Apple would then be forced to make touch a viable option on macOS. Which is easier, adding touch interactions to macOS or adding the 80% of features from macOS that are missing on iPadOS? Yes they haven't been working on it which just means they're 10 to 20 years behind.
I would contend adding touch is the shorter route as they already have much of that functionality from the trackpad. Swipes would be scrolls and forward/back function calls and so on.
I would argue that the iPad is not 80% missing features. I think it is more like 5-10% missing features, if you try to list them they end up being related to the closed ecosystem or small things that are mostly edge cases that don’t have a large detrimental impact on the main experience.
I think macOS is not nearly as close as you think it is. It would be a transition more jarring than apple silicon because it would mean not just a recompile but every single app would need to be reworked to make sure it works for touch. Every game, every app, every utility, somehow bringing in the command line, etc… this is not a small or easy task.
Some would say that iPadOS should stay as simple as possible and to not add all the features of macOS. But that's also the point. It's not adding buttons and toolbars everywhere it's putting the functionality itself in so it can be used by those who need it. Sure Smart Folders is not something that every person using mail "needs" however anyone who's searched for the same thing in mail twice would benefit from it.
iPad OS needs to grow but it doesn’t need to replicate macOS.
I think the iPad would benefit from a menu button (that brings up the same menu that you can invoke via holding command when you have a keyboard connected) to make hidden features more accessible since they will be visible in a list.
Without getting too far into Stage Manager yes, they missed the point of being able to resize apps and not have them overlapping. Being able to put 4 apps in each corner instead of literally shoulder to shoulder.
They really should have added smart folders a long time ago as it debuted on macOS something like 18 years ago and a single efficiency core in modern iPads is typically stronger than whole machines back then.
Yes they should have added smart folders. Stage manager is a bad windowing paradigm that tries to reinvent the Mission Control wheel and does so badly.

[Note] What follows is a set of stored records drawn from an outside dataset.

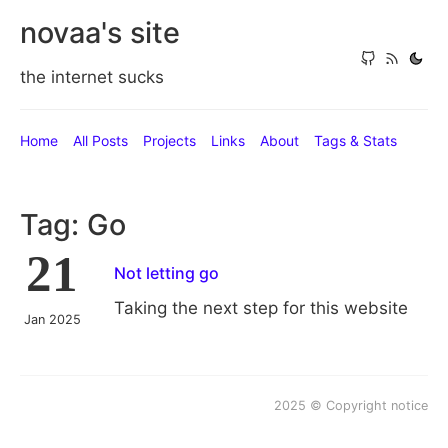
novaa's site
the internet sucks
Home
All Posts
Projects
Links
About
Tags & Stats
Tag: Go
21
Not letting go
Taking the next step for this website
Jan 2025
2025 © Copyright notice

Indeed we should keep pushing Apple to make iPadOS better however after 10 years of them meandering around I'm out of hope they're going to. And it wouldn't be giving up on it, it would be iPadOS on touch devices for people who work better that way and macOS on touch devices for people who need to do more than watch TV and read the news.

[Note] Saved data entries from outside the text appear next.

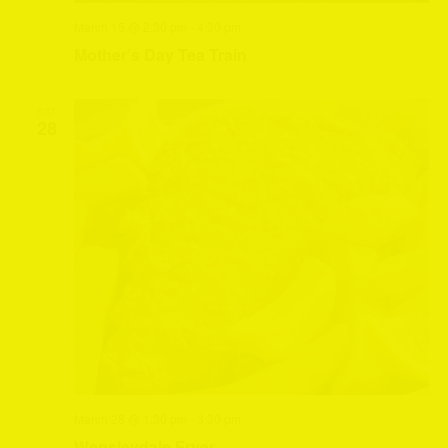
March 15 @ 2:30 pm
-
4:30 pm
Mother’s Day Tea Train
SAT
28
March 28 @ 1:30 pm
-
3:30 pm
Wensleydale Fryer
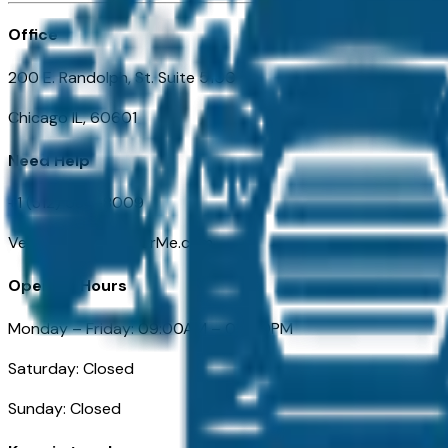
Office
200 E. Randolph, St. Suite 5100
Chicago IL, 60601
Need Help
+1 (312) 584-8009
VehiclesForSaleNearMe.com
Opening Hours
Monday – Friday: 09:00AM – 05:00PM
Saturday: Closed
Sunday: Closed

Bringing macOS to iPads is giving up on improving the iPad for more complicated use cases, if they aren’t forced to innovate they wont. Modern Apple doesn’t appear capable of consistent focus on all of their platforms and seem to neglect them from time to time.

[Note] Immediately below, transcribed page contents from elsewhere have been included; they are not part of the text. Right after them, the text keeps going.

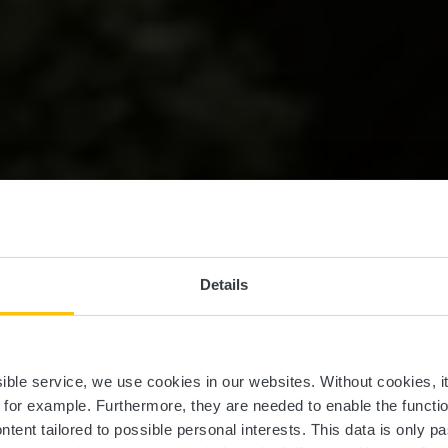
Details
.Trail Siwe B
ssible service, we use cookies in our websites.
Without cookies, i
, for example.
Furthermore, they are needed to enable the function
ntent tailored to possible personal interests. This data is only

iPad OS is way way better than it was 10 years ago. iPad OS 15 finally got multitasking to a great place from a window management perspective. Lots of missing features but it was at least really good at the ones it had. The drag and drop within the multitasking switcher was an amazing improvement that really made it easy to quickly create and destroy app groups as needed (Stage manager breaks this feature so I leave Stage manager turned off on my iPad).
We have been advocating for it. We've been asking Apple for it since the 90s and demanding it since 2011. Apple's only response has been "meh"
What we want is a touch device as portable as an iPad that is as capable as a MacBook. Is that iPadOS that's caught up with the times or is it a touchscreen Mac? I don't know. What I do know is iPadOS is missing so much functionality I have to go back to my Mac to accomplish even basic tasks.
A touchscreen Mac should be a 2 in 1 convertible, since the mac is a keyboard and pointer first device.
An iPad by contrast, is touch first device.
If apple isn’t going to make a touchscreen mac why would you expect them to make an iPad with macOS? To me the only reason they would do this is because Tim Cook’s Apple does seem to have a habit of just shipping things when there is enough user complaints regardless of whether or not it’s a good idea. Ex: iOS 7 and iPad OS 7 responded to the users complaints about skeumorphism lead to a huge loss in power for the iPad as so many apps got so much simpler and therefore worse as the iPhone versions replaced the more complicated iPad versions. Pages UI is still borderline worse on iPad than it was back in the iPad OS 6 days because it still hasn’t got the quick format bar back.
These two platforms start at different points and should have different UX designs.
To bring this full circle to the OP's post is he doesn't have any of this conundrum that we have. His device is running the same Windows you'd find on a tower PC. The only limitations on him is storage space, literal horsepower, and what he feels like doing today.
I actually don’t have this conundrum most of the time. The iPad gets me 90-95% of the way there already and i have a mac for those rare cases it doesn’t work. The iPad (for me) needs a few things mostly in the hands of app developers (including Apple) to take it seriously and bring ALL of the features from the desktop app to the iPad version. I don’t want the desktop apps moved over unmodified (even in pages where the macOS pages UI is better than the iPad version because the iPad version doesn’t adequately use the screen real estate - give me a right hand format pane!).
I don’t want macOS on my iPad I just want more investment in iPad Apps. Before Apple abandoned UIKit Catalyst had so so so much potential. Now we are stuck with Swift UI which is no where near as good on macOS as UIKit Catalyst was getting (in terms of performance and reliability).